Achilles by Elizabeth Cook

 Achilles by Elizabeth Cook - good

Begins with Odysseus visiting the underworld - then Chiron advising Peleus how to mate with Thetis, the sea nymph. She turns to fire, then water, then a lion, then snake, then cuttlefish - releases sticky balck ink. Then woman. 

Achilles is taught by Chiron, he has the red haro of a fox, then sent to live as a girl, Pyrrha, amongst girls. Mates with Deidamia. Odysseus finds him with a trick and takes him to Troy. Agamemnon tricks Iphanigia. Patroclus. The Scamander incident.  Athene as ‘grey-eyed brainchild’ of Zeus. Briseis: She creeps around like an unowned kitten, fending for herself as best she can. Penthesilea. Following Polyxena into Apollo's temple. Cutting hair as a funeral contribution. The wailing of Thetis and the sea nymphs.

P 64 ‘The sound is the sound that would happen if every fish in a silver shoal had its own fine note. An intricacy of sound, a close-stitched cloth. Each fish a needle darting over and under, under and over, till the cloth is tight. Each needle a note, taking its place in the vast canopy of sound that spreads itself out over their heads. This plant, seam-free cloth of shot silk which encloses them unfurls, interposing itself between them and the sky’  

‘As they arrive on the beach the song thickens. Soon they are all here: Thetis, her sisters, and those nine daughters of Zues and mnemosyne, the Muses. They stand together on the shore and sing and their song burns in the veins of all who hear it. It is stronger than unmixed wine.’

Helen - as child - alone in egg, brothers twin in another egg. Thesus rapes her at ten. First of  a series of men trying to mark her. ‘I am the loneliest person on earth’  

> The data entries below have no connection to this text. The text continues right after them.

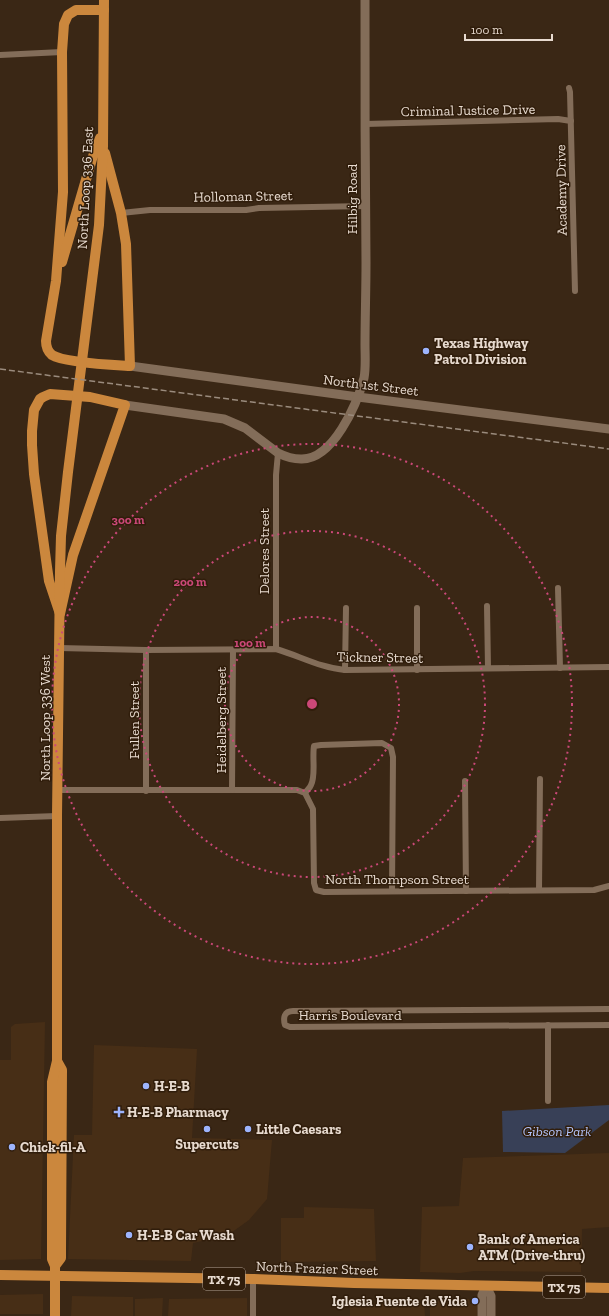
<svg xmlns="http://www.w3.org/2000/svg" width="609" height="1316" viewBox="0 0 609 1316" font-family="'Zilla Slab',serif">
  <rect width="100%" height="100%" fill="#3a2715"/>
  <!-- built -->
  <g fill="#472e16">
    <polygon points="45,1022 41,1259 0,1260 0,1060 11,1060 11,1027 15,1024"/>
    <polygon points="94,1045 197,1049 192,1138 272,1140 267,1199 249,1220 228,1235 193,1243 191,1261 68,1259 74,1135 92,1135"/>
    <polygon points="609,1153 609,1227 582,1229 581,1272 474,1271 460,1273 420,1272 422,1207 459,1206 463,1158"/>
    <polygon points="304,1207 374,1209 376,1261 281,1262 281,1218 304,1218"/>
    <polygon points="43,1294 43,1314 0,1314 0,1295"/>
    <polygon points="72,1296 133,1297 133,1316 71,1316"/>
    <polygon points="163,1298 162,1316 135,1316 135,1299"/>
    <polygon points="247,1298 247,1316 168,1316 169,1299"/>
    <polygon points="469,1299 470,1304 477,1303 477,1316 430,1316 430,1304 432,1301"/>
    <polygon points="424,1303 425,1316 350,1316 350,1304"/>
  </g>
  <!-- green -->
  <polygon fill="#384057" points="609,1105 609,1120 565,1153 503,1152 502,1111"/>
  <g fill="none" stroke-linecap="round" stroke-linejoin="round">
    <!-- street -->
    <g stroke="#836d59" stroke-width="6">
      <polyline points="0,55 62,52"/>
      <polyline points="569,88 570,92 575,291"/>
      <polyline points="365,124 558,119 571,121"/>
      <polyline points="121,213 150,210 246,210 259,208 366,206"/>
      <polyline points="558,588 560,668"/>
      <polyline points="487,606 488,668"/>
      <polyline points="417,608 417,670"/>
      <path d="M59 648 146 650 276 649C300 656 321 668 345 670L609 667"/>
      <polyline points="276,649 276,475 278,453"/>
      <polyline points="345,670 346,608"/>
      <polyline points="465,781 466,891"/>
      <polyline points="58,790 297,790 305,793 313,809 314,883 316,890 324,892 594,890 609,886"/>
      <polyline points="232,790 233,650"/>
      <polyline points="146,791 146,650"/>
      <path d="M305 793C307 790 310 788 311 785 316 776 312 758 314 746L321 745 382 743 391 748 393 757 392 891"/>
      <polyline points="0,818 57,816"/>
      <polyline points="539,890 540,779"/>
      <path d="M609 1009 293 1011C284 1011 283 1018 285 1025L290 1027 609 1025"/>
      <polyline points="548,1025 548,1101"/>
      <polyline points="253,1279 253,1316"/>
    </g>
    <!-- secondary -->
    <g stroke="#836d59" stroke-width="9">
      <polyline points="130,366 358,397 609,429"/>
      <path d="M125 405 224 419 245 428 278 453C284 456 293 459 301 459 333 460 357 404 364 378 366 368 365 355 365 345 365 318 366 290 366 263 365 175 365 88 365 0"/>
      <polyline points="486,1286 491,1296 491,1316"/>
      <polyline points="482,1316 482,1295 486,1286"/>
    </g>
    <!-- primary -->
    <g stroke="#cb873d" stroke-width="10">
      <path d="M104 10H76L68 15 64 24 62 52 63 192 56 281 46 341C46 347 47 351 52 355 65 363 113 365 130 366L126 244 121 213 105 153"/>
      <polyline points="62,262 92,159 100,138"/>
      <polygon points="50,394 90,397 125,405 73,555 60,614 49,581 34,474 32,445 32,431 34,410 40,399 43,397"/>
      <polyline points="55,1266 61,1258 61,1250 62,1070 57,1061"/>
      <polyline points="0,1275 253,1279 354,1283 609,1288"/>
      <polyline points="55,1316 55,1266 52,1259 52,1082 57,1061 57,816 60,571 61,536 68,472 99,225 103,146 104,0"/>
    </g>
    <!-- rail -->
    <polyline stroke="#9a8b7d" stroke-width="1.5" stroke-dasharray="6 3" stroke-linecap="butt" points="0,369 609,449"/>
  </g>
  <!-- distance rings -->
  <g fill="none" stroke="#cb4878" stroke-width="2" stroke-dasharray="2 4">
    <circle cx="312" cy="704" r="87"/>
    <circle cx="312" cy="704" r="173"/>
    <circle cx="312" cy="704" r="260"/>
  </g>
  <!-- markers -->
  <g fill="#9db4fd" stroke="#301d0b" stroke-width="1.5">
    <circle cx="426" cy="351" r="4"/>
    <circle cx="146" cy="1086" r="4"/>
    <path d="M117 1106h4v4h4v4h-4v4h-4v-4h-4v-4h4z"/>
    <circle cx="207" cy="1129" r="4"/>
    <circle cx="248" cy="1129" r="4"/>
    <circle cx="12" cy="1147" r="4"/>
    <circle cx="129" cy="1235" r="4"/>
    <circle cx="470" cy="1247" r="4"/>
    <circle cx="475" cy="1301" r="4"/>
  </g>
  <g text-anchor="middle" stroke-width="3" stroke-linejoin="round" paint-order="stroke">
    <!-- shield labels -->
    <g fill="#301d0b" stroke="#b0a194" stroke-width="1">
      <rect x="203" y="1268" width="42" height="22" rx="3"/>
      <rect x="543" y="1276" width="42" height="22" rx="3"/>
    </g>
    <g font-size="13" font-weight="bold" fill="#e7dacf">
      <text x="224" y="1284">TX 75</text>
      <text x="564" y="1292">TX 75</text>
    </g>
    <!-- street labels -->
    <g font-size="14" fill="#e7dacf" stroke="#301d0b">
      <text transform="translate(468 110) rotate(-1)" y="5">Criminal Justice Drive</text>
      <text transform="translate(85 188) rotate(-87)" y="5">North Loop 336 East</text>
      <text transform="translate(561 190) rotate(-91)" y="5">Academy Drive</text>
      <text transform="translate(243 196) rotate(-1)" y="5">Holloman Street</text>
      <text transform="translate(352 199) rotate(-90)" y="5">Hilbig Road</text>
      <text transform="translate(371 385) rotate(7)" y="5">North 1st Street</text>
      <text transform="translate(264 551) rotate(-90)" y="5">Delores Street</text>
      <text transform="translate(380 657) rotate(1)" y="5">Tickner Street</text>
      <text transform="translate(45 718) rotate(-90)" y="5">North Loop 336 West</text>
      <text transform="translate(134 720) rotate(-90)" y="5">Fullen Street</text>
      <text transform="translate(221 720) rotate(-90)" y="5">Heidelberg Street</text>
      <text x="397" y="884">North Thompson Street</text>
      <text x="350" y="1020">Harris Boulevard</text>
      <text transform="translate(317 1268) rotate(2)" y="5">North Frazier Street</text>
    </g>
    <!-- poi labels -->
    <g font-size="14" font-weight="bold" fill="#e7dacf" stroke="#301d0b" text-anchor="start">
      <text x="434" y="348">Texas Highway<tspan x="434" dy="16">Patrol Division</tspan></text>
      <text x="154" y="1091">H-E-B</text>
      <text x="127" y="1117">H-E-B Pharmacy</text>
      <text x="256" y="1134">Little Caesars</text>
      <text x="207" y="1149" text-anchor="middle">Supercuts</text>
      <text x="20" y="1152">Chick-fil-A</text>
      <text x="137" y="1240">H-E-B Car Wash</text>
      <text x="478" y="1244">Bank of America<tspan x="478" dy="16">ATM (Drive-thru)</tspan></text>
      <text x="467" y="1306" text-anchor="end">Iglesia Fuente de Vida</text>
    </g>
    <!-- park labels -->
    <g font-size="14" font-style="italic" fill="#b3c5fd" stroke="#301d0b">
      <text x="557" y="1136">Gibson Park</text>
    </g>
  </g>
  <circle cx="312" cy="704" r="6" fill="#cb4878" stroke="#301d0b" stroke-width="2"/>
  <g font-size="12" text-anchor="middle" font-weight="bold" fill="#cb4878" stroke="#301d0b" stroke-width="3" stroke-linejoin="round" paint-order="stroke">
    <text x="128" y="524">300 m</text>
    <text x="190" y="586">200 m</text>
    <text x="250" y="647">100 m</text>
  </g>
  <!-- scale -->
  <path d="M465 34v6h87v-6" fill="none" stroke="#e7dacf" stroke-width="2"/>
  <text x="471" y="34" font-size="12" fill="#e7dacf" stroke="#301d0b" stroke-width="3" paint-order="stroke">100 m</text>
</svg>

Chiron made the ash spear from a tree he nurtured. ‘When he saw that it was ready he took an axe (whose handles he’d made from an ancestor of the ther tree) and felled it. ‘Making the bow form animal sinew. The best tendon is the Achilles. 

RELAY: Keats - red headed, on heath finds a lock of red hair. Takes it home. 

P104 The most intimate continuity between cell and cell. The part that’s born has touched the part that dies and the dying body is parent to the living....

Like a relay. The baton passed from hand to hand. 

Or like a chain of fire. The beacons proclaiming that Tory has fallen - the news carried from high point to high point, swift as thought, till it reaches the heart of Achaea and the remotest islands; till Clytemnestra knows, and Penelope, and Peleus. 

If continuity between cell and cell, between my hand now and my hand then, so also between man and man. This hand that clasped your hand that clasped his hand and so on. As if the warmth in my veins were passed back to run in his who lived so long ago.

My father, me thinkes I see my father.   

Is it the same song - though sung by another nightingale - that I hear now as Ruth heard, sick for home? Different lungs and larynxes to be sure. Different ears too. But is there enough the same?

A game of Chinese whispers. A hot word thrown into the next lap before it burns. It has not been allowed to set.. Each hand that momentarily holds it, weighs it, before depositing it with a neighbour also, inadvertently, moulds it, communicates its own heat. 

From cheep to chirp.

From woof to warp. 

The relics of a saint are not moved by those acquisitive of their virtues. They are translated: carried across. A chain of hands across the waters, across the mountains, across time. Conveying the precious changed and changing thing.

...  

Keats read Patrolcus’ funeral. Achilles cuts his hair.